Below are entries; output exactly the lines from the one with "This page was" to the one with "For more information, please", both included, and nothing else.
++++ EXTRACTED MATERIAL
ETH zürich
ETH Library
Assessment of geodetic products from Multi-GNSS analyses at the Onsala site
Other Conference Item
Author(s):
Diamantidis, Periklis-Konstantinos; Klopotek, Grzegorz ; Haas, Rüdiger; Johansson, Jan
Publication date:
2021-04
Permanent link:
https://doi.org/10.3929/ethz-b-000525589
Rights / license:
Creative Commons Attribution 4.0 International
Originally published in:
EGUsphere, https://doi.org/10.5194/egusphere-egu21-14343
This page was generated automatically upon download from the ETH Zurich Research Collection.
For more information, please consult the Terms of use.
++++++++
++++ EXTRACTED MATERIAL
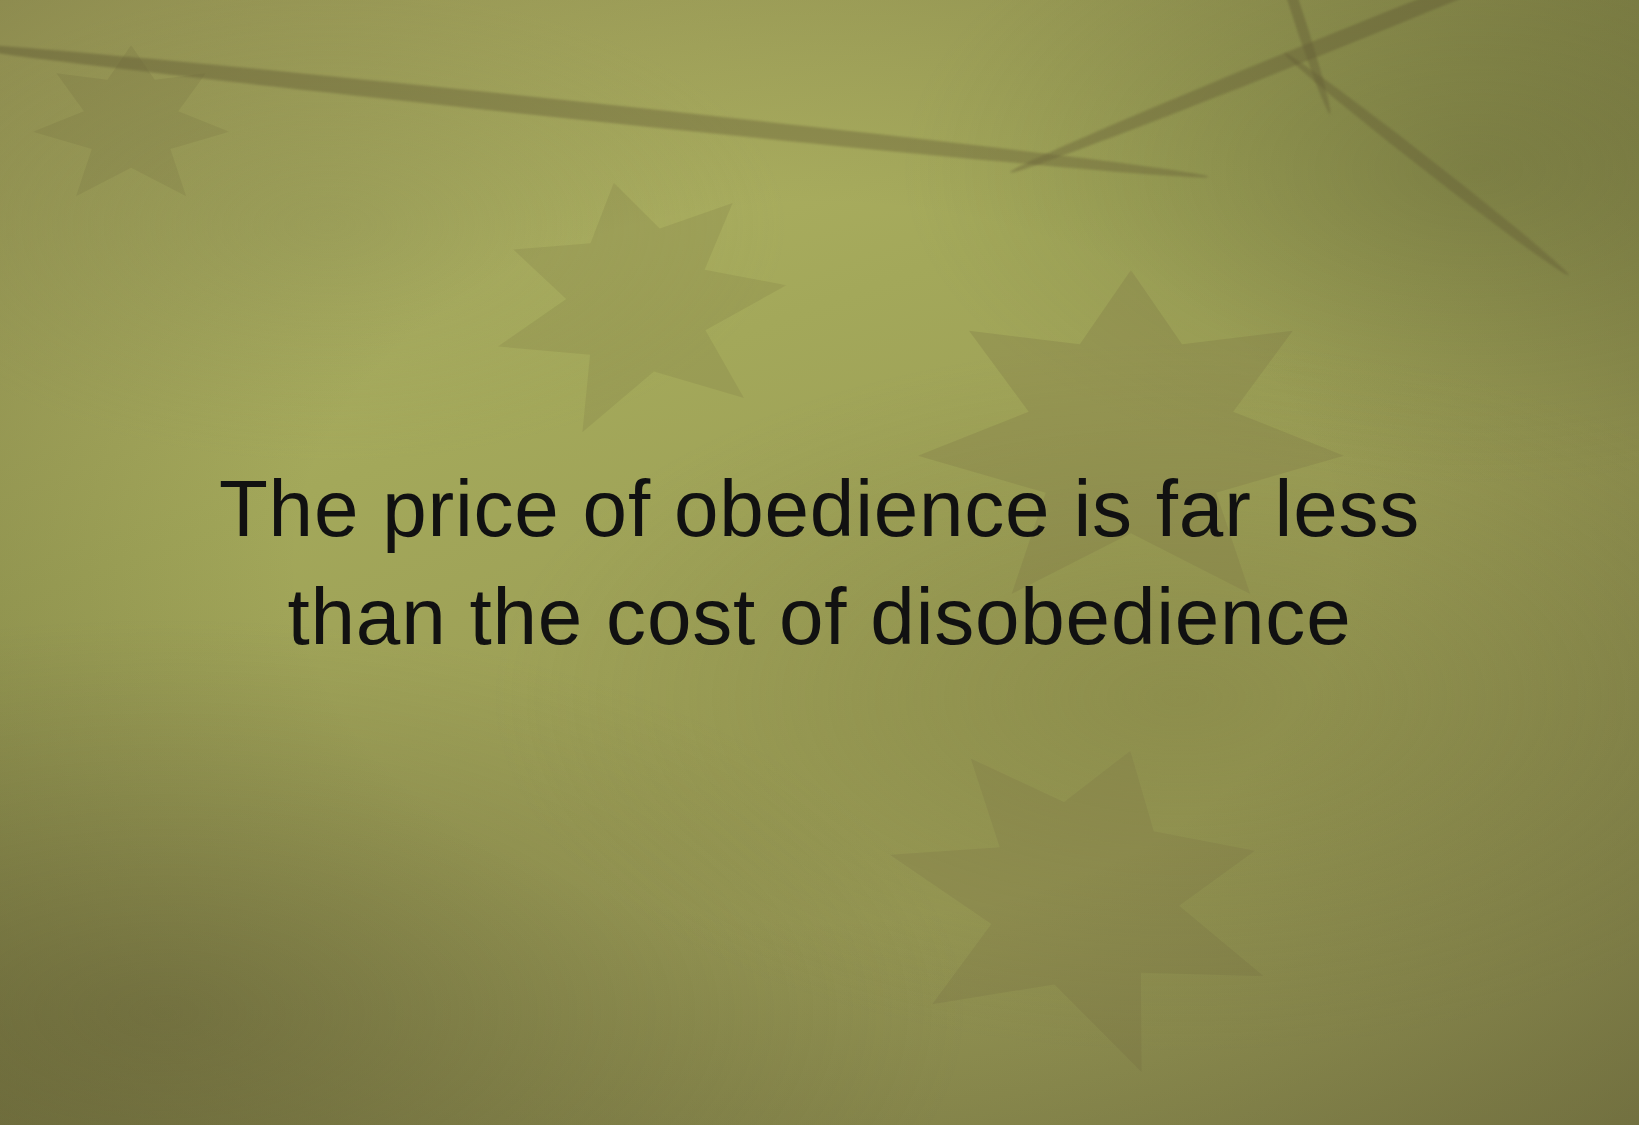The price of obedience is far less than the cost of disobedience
++++++++
PROBLEM SOLUTION.
This page was generated automatically upon download from the ETH Zurich Research Collection.
For more information, please consult the Terms of use.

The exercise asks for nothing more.